I did not jump. But in that moment, something profound shifted. I sat still, the world outside my window buzzing with its usual indifference. The city, with all its noise and movement, was a reminder that life did not stop for loss, it felt quieter now, somehow. The letter held me in its grasp, each sentence unraveling a thread I didn’t know I’d been clinging to for so long. The ocean, my mother, the jump—these fragments of my life had always felt like pieces I couldn’t quite align, moments that never fully made sense. I had spent so much time on rooftops, standing at the edges of things, waiting for a signal, a clarity that would push me to move. But now, as I sat there, reading her words once again, I felt something shift in me—a quiet surrender. Not to her absence, but to the understanding that her absence was not something to be fixed or filled. It simply was. And so was I. I tucked the letter back into its envelope, the words still echoing in the back of my mind. There was no grand epiphany, no dramatic conclusion to this chapter of my life. Instead, it was as if a veil had lifted, and I could finally see the quiet beauty in the in-between moments—the ones I had spent so much time running from, fearing they meant something was broken. For so long, I had been caught between two worlds: the certainty of my father’s ideals and the fluidity of my mother’s wisdom. One pulled me toward decision, toward absolutes, while the other invited me to float, to move with the current. I had tried to choose between them, to carve myself into one shape or another, but in the end, I had always been a bit of both. And that, I realized, was not something to fear, but something to honor.
I looked out the window once more, the faint hum of the city below, the horizon stretching endlessly. There was no need to make a decision now. I didn’t need to leap. I didn’t need to fall. I simply needed to be. For the first time, the weight of hesitation felt like something I could breathe into, instead of something that threatened to crush me. There was space in the stillness, a kind of quiet surrender that wasn’t defeat but an invitation to grow. The ocean, my mother, had known this: that life would never be still, that movement, in all its forms, was both the journey and the answer.
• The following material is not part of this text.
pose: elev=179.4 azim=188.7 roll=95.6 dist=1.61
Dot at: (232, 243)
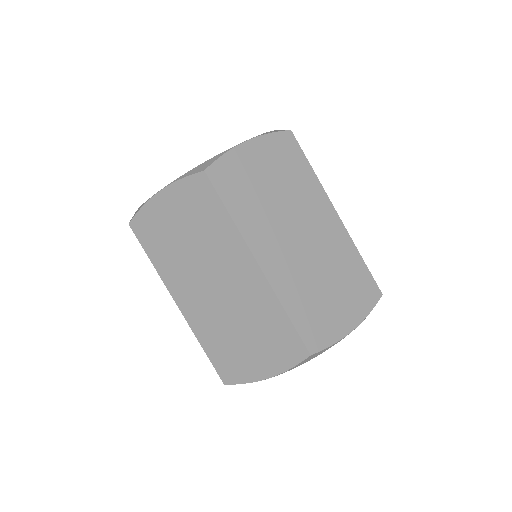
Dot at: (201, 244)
Perhaps the jump had already happened, not in the falling, but in the letting go. And yet, somewhere within me, What if I had jumped? Would the fall have been softer than the landing? still whispered—a question, not for what was, but for what could be. Not to make sense of the things left undone, but to remind me that there will always be a choice. And in that quiet moment, I felt something inside me unfurl—something soft, yet strong. It was a knowing, not of the future, but of the present. Knowing that I was already here, already whole, even in the spaces between the leap and the landing.